WORK TO COMPLETE. Retype the lines of the listing below, starting with the line that contains "Rendered at 1500 by 1125 pixels." and going on through the line that contains "title 計畫主持人的費用很多嗎？ [82, 49, 1571, 257]".

Rows taken from a layout dataset:
········
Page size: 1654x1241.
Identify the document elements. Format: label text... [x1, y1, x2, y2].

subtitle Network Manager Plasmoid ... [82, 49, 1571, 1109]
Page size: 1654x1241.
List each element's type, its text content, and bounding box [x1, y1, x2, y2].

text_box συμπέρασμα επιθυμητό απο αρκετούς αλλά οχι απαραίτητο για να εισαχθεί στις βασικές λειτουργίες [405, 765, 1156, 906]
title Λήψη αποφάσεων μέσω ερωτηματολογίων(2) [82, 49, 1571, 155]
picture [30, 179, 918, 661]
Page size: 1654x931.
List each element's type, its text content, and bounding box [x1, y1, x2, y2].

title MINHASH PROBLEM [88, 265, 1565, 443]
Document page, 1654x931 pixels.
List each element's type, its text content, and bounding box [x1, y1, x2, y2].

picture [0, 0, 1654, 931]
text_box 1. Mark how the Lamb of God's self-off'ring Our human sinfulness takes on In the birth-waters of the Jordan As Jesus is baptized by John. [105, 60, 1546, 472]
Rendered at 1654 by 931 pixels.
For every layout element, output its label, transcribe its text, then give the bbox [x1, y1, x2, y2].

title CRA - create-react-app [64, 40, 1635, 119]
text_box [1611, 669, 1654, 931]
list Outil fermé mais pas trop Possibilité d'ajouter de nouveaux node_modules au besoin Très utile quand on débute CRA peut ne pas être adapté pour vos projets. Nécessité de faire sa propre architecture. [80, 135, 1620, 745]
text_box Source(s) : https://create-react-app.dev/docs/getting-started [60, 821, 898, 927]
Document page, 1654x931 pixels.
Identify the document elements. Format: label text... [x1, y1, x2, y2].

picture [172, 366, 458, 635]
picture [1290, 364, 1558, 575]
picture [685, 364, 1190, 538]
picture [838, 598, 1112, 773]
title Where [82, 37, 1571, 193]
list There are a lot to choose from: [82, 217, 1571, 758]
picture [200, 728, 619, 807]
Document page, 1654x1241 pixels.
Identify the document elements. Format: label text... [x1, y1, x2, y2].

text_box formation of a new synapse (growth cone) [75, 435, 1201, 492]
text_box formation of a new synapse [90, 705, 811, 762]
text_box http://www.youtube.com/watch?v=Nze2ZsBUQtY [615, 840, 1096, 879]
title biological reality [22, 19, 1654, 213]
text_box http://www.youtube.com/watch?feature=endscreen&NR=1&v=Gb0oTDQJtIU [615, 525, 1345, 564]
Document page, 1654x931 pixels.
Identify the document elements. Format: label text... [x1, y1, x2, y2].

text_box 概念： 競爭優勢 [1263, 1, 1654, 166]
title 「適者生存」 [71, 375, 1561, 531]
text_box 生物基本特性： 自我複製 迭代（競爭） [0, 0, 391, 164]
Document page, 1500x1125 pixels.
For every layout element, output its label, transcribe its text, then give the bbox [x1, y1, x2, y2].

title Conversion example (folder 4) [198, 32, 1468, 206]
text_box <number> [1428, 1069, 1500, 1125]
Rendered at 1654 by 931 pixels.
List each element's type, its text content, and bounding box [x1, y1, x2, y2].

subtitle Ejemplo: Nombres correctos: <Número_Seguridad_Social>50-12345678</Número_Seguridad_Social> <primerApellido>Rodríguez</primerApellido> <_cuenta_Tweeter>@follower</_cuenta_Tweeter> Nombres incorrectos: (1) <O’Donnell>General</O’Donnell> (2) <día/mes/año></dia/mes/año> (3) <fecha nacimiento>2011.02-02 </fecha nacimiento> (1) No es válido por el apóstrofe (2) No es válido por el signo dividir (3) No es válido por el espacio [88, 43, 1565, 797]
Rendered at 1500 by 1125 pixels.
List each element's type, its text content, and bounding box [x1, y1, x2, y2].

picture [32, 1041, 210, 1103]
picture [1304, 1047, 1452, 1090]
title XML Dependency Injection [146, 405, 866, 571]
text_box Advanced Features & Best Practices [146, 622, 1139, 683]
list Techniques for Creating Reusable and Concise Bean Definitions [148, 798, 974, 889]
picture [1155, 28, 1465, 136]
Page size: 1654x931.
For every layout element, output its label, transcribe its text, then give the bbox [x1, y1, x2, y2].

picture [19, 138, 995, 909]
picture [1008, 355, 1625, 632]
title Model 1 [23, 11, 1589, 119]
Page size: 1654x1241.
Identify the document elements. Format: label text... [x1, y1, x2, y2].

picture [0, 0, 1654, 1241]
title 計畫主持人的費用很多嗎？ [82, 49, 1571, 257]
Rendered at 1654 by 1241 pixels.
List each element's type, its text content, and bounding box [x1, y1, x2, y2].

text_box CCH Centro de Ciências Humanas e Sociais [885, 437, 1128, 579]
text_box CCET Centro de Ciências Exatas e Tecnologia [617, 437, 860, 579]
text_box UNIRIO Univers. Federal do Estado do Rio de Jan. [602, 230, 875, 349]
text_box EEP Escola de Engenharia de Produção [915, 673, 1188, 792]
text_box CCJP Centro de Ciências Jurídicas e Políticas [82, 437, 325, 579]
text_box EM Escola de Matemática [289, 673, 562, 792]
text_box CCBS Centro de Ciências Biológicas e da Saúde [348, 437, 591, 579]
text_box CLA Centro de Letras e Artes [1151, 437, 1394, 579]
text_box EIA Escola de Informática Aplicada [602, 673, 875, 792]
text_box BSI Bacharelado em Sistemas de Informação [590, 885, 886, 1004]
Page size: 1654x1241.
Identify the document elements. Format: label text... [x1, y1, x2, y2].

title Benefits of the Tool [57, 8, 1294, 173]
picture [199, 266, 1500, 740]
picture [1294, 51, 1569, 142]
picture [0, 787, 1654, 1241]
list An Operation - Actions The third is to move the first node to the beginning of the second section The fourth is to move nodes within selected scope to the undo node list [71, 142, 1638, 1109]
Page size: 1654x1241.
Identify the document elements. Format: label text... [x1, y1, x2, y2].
········
RESPONSE.
Rendered at 1500 by 1125 pixels.
List each element's type, its text content, and bounding box [x1, y1, x2, y2].

picture [32, 1041, 210, 1103]
picture [1304, 1047, 1452, 1090]
title XML Dependency Injection [146, 405, 866, 571]
text_box Advanced Features & Best Practices [146, 622, 1139, 683]
list Techniques for Creating Reusable and Concise Bean Definitions [148, 798, 974, 889]
picture [1155, 28, 1465, 136]
Page size: 1654x931.
For every layout element, output its label, transcribe its text, then give the bbox [x1, y1, x2, y2].

picture [19, 138, 995, 909]
picture [1008, 355, 1625, 632]
title Model 1 [23, 11, 1589, 119]
Page size: 1654x1241.
Identify the document elements. Format: label text... [x1, y1, x2, y2].

picture [0, 0, 1654, 1241]
title 計畫主持人的費用很多嗎？ [82, 49, 1571, 257]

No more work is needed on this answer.